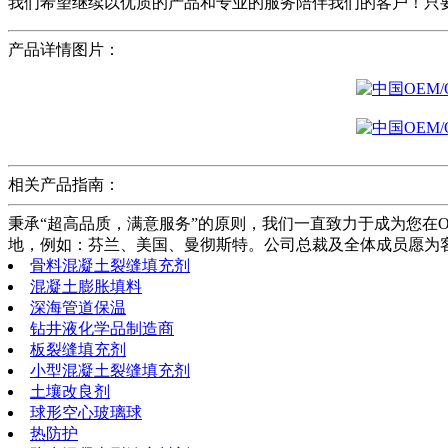
我们希望继续以优质的产品和专业的服务陪伴我们的客户！只
产品详情图片：
相关产品指南：
秉承“超高品质，满意服务”的原则，我们一直致力于成为您在
地，例如：芬兰、美国、曼彻斯特。公司总裁及全体成员愿为
骨料混凝土裂缝填充剂
混凝土膨胀填料
深海管道保温
钻井液化学品制造商
板裂缝填充剂
小型混凝土裂缝填充剂
土壤改良剂
球形空心玻璃球
热防护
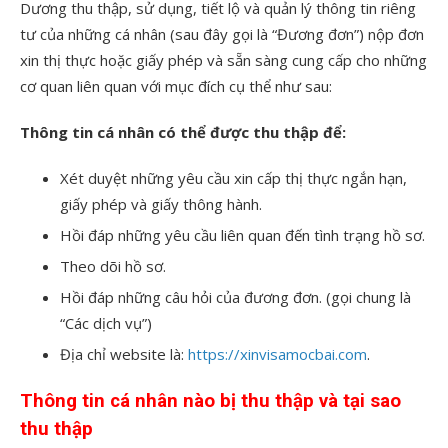
Dương thu thập, sử dụng, tiết lộ và quản lý thông tin riêng
tư của những cá nhân (sau đây gọi là “Đương đơn”) nộp đơn
xin thị thực hoặc giấy phép và sẵn sàng cung cấp cho những
cơ quan liên quan với mục đích cụ thể như sau:
Thông tin cá nhân có thể được thu thập để:
Xét duyệt những yêu cầu xin cấp thị thực ngắn hạn,
giấy phép và giấy thông hành.
Hồi đáp những yêu cầu liên quan đến tình trạng hồ sơ.
Theo dõi hồ sơ.
Hồi đáp những câu hỏi của đương đơn. (gọi chung là
“Các dịch vụ”)
Địa chỉ website là:
https://xinvisamocbai.com
.
Thông tin cá nhân nào bị thu thập và tại sao
thu thập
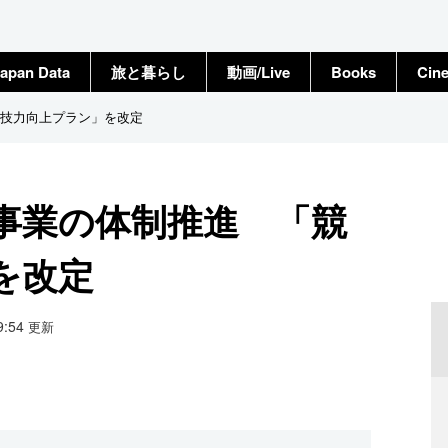
apan Data
旅と暮らし
動画/Live
Books
Cin
技力向上プラン」を改定
事業の体制推進 「競
を改定
19:54
更新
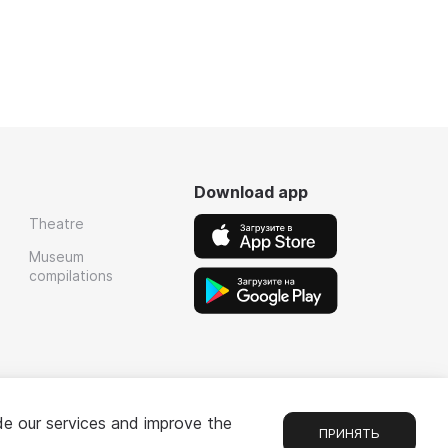
Download app
Theatre
Museum
compilations
de our services and improve the
ПРИНЯТЬ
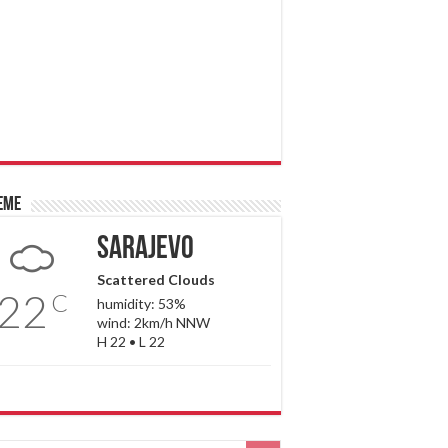
eme
Sarajevo
Scattered Clouds
22
C
humidity: 53%
wind: 2km/h NNW
H 22 • L 22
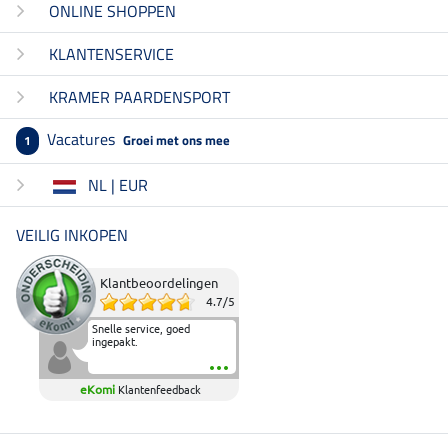
ONLINE SHOPPEN
KLANTENSERVICE
KRAMER PAARDENSPORT
Vacatures
Groei met ons mee
1
NL | EUR
VEILIG INKOPEN
Klantbeoordelingen
4.7
/
5
Snelle service, goed
ingepakt.
eKomi
Klantenfeedback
----
Reproduce the text of every entry above line for line, without changing anything, and leave out the pictures.

◆ Response for this exercise
我们希望继续以优质的产品和专业的服务陪伴我们的客户！只
产品详情图片：
相关产品指南：
秉承“超高品质，满意服务”的原则，我们一直致力于成为您在
地，例如：芬兰、美国、曼彻斯特。公司总裁及全体成员愿为
骨料混凝土裂缝填充剂
混凝土膨胀填料
深海管道保温
钻井液化学品制造商
板裂缝填充剂
小型混凝土裂缝填充剂
土壤改良剂
球形空心玻璃球
热防护
Dương thu thập, sử dụng, tiết lộ và quản lý thông tin riêng
tư của những cá nhân (sau đây gọi là “Đương đơn”) nộp đơn
xin thị thực hoặc giấy phép và sẵn sàng cung cấp cho những
cơ quan liên quan với mục đích cụ thể như sau:
Thông tin cá nhân có thể được thu thập để:
Xét duyệt những yêu cầu xin cấp thị thực ngắn hạn,
giấy phép và giấy thông hành.
Hồi đáp những yêu cầu liên quan đến tình trạng hồ sơ.
Theo dõi hồ sơ.
Hồi đáp những câu hỏi của đương đơn. (gọi chung là
“Các dịch vụ”)
Địa chỉ website là:
https://xinvisamocbai.com
.
Thông tin cá nhân nào bị thu thập và tại sao
thu thập
apan Data
旅と暮らし
動画/Live
Books
Cin
技力向上プラン」を改定
事業の体制推進 「競
を改定
19:54
更新
Download app
Theatre
Museum
compilations
de our services and improve the
ПРИНЯТЬ
eme
Sarajevo
Scattered Clouds
22
C
humidity: 53%
wind: 2km/h NNW
H 22 • L 22
ONLINE SHOPPEN
KLANTENSERVICE
KRAMER PAARDENSPORT
Vacatures
Groei met ons mee
1
NL | EUR
VEILIG INKOPEN
Klantbeoordelingen
4.7
/
5
Snelle service, goed
ingepakt.
eKomi
Klantenfeedback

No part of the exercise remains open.